Hi all,
I have been learning linux and have a secondary monitor that I wanted to use for showing some sensor data. Currently I need to manually enter in three commands and then arrange my windows each time I want to look at (and start-up, etc). I am using the nethogs, inxi, and lm-sensors libraries:
sudo nethogs
watch -n1 "inxi -s"
watch -n1 "sensors | grep Tdie"
The end result looks something like this:
https://i.ibb.co/TgWXKSn/sensors.png
Is it possible/easy to script the opening of these three terminal windows and position them onto a specific monitor? Or is there a completely different better way to go about this?
Also, is there a way for me to custom arrange the data on the screen? Eg, could I put the sensors "Tdie" data into two columns and remove the "high = +70.0 C" info?
[Beyond this specific case, is there a general solution with, say, a directory containing a separate shell script for launching each program, with a master script that specifies terminal width/height as well as (x,y) coordinates? --Ed.]
(Score: 2) by jimtheowl on Thursday January 17 2019, @03:12AM (3 children)
The history command is useful for capturing any sequence of commands you just typed. Just redirect it to a file. That file then become the basis for your script.
ie:
history > myscript
Add !/bin/sh at the start (for scripts, sh is more portable than bash), remove anything not required. You can replace values with variables if you want to make it more generic.
That is it.
(Score: 2, Informative) by Anonymous Coward on Thursday January 17 2019, @03:33AM (1 child)

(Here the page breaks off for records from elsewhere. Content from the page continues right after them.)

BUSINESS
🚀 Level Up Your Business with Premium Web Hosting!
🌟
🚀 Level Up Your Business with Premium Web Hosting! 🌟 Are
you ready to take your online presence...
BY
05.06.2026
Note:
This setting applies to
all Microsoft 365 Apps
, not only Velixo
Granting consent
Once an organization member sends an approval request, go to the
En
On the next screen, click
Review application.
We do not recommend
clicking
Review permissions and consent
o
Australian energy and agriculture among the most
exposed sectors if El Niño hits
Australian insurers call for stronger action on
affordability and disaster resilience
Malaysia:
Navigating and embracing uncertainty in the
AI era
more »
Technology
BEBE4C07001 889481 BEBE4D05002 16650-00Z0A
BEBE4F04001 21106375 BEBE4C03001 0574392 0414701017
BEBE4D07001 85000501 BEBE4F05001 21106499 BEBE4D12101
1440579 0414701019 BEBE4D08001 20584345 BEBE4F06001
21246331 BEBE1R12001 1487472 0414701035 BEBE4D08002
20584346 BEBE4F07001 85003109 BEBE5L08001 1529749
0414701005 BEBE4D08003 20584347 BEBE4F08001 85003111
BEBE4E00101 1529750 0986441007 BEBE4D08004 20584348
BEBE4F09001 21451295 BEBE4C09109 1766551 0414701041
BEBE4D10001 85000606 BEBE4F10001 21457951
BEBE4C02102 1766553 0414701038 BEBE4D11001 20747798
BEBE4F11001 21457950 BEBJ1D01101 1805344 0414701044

Very helpful tip. Thank you. Except when I try to run something it opens in its own window:
I am sure I will figure it out though.
(Score: 0) by Anonymous Coward on Thursday January 17 2019, @04:06AM
not sure about gnome-terminal, but xterm and others use -e flag for this:
xterm --geometry 73x31+100+300 -e watch -n1 inxi -z -F
You can also use the flags to set window name/title/class to do some automatic detection for positioning etc.
(Score: 2) by maxwell demon on Thursday January 17 2019, @06:56AM
That should be #!/bin/sh
The Tao of math: The numbers you can count are not the real numbers.